Likely not getting other responses cause, hardly anybody would  consider it 'collectible' unless you're planning on storing it for 30-50 years. even then a tough hold cause it's not a bike style of interest then or now.  What makes it worse, Huffy's and Murray's were not, have not been in the past 50-60 years  good quality, which is true today too. .


----------



## jason morton

thank you.....


----------



## Jeff54

jason morton said:


> thank you.....




 Looks like it's trying to mimic a Schwinn single speed  Racer or Speedster, which tells ya, if you like its style, type, dump it fer as much as ya can get, and find a racer or speedster like it and then 'collect'. They're pretty cheap priced currently too but ya get higher quality wit em. . yet fashion trend for similar might be more favorable collectible Peugeot or early trek in the same time period,  if either made a single speed. while Schwinn's good quality, they lacked lightweight so, fashion walked. which is why a racer or speedster is low priced too. [wink]


----------



## jason morton

i collect tank bikes. but i got this for 30 bucks cuz i liked the way it looked and it dose ride true. i would like to get a better quality type of this style. thanks for all the info. i appreciate it.


----------



## thebikeman

Why are all the words on the bike BACKWARDS or SDRAWKCAB ? I have the same basic bike. Same Badge Sticker. Mine is 1965 western Flyer. I got it from original buyer and I put a tank on it. Mine Is a Girls Bike in Green


----------



## rhenning

All the pictures are reversed.  In the old days that would mean the negative was flipped over.  Not sure how that was done on a computer unless these were old photographs.  Roger


----------



## jason morton

i took the pic with my computer and it just ended up ass backwards... sorry bout that..


----------



## partsguy

With the Huffy MAG chain ring, headbadge, and BMA/6 sticker, I'd say this bike was built between 1971-1974. It isn't a bad quality bicycle, better steel than bikes today. But it doesn't have much collector value.

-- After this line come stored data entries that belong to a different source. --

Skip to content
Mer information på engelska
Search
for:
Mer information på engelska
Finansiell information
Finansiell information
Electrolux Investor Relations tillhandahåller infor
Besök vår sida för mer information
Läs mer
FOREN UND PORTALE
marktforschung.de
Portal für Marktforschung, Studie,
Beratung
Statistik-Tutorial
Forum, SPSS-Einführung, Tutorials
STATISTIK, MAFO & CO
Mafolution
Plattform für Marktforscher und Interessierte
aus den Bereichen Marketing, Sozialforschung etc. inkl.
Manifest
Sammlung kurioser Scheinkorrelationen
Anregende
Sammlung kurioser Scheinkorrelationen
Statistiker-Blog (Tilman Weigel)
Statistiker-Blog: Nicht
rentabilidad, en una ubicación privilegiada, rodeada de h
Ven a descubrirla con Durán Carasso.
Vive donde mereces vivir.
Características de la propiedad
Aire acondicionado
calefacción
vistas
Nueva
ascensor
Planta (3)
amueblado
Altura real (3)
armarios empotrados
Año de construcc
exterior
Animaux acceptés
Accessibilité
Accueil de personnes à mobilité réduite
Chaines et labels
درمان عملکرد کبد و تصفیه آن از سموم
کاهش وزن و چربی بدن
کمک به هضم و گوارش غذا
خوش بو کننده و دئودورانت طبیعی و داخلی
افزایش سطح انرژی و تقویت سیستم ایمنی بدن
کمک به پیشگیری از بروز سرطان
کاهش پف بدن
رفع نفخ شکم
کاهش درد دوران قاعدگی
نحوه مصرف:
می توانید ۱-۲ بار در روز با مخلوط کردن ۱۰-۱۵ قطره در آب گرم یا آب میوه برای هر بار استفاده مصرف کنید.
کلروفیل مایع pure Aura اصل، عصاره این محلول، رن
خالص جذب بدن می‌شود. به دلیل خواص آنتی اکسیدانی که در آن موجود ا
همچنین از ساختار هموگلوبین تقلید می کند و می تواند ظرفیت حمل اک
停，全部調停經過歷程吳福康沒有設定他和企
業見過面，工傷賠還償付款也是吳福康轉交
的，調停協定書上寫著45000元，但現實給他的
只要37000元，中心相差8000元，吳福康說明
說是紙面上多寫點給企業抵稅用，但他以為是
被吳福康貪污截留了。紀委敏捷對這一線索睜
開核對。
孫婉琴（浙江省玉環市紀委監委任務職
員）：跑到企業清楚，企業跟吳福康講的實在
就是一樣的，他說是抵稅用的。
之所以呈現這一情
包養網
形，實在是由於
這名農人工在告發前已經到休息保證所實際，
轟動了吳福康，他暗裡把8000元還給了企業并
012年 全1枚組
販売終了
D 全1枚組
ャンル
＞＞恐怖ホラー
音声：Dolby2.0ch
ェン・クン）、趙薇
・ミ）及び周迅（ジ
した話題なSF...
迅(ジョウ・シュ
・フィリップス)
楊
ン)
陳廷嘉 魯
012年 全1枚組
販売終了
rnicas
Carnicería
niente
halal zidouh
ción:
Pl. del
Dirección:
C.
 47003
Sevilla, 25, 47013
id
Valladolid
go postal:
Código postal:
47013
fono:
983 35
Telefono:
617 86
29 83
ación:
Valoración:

If it had a 3-speed transmission, it would be a $60-$100 bike here all day long because all the hipsters, college students, and anybody who likes to ride on a vintage, yet efficient and cheap, bicycle, will buy these up like candy.

Unfortunately, this looks like a 1973-1974 model with a Bendix Model 70 single speed coaster brake. Earlier models would have had a Bendix Red-Band hub, which is more desirable. There is nothing wrong about having a Bendix 70 hub, they're great quality, but because people want 3- and 5-speed variants of these bikes, the single speeds are almost worthless. You might get $20 out of it. It's worth $60 in parts. The bars, grips, chainring, crank, and all the bearings are useful to people who restore Huffy-built muscle bikes.


----------



## partsguy

You could also hock the pedals and seat too.


----------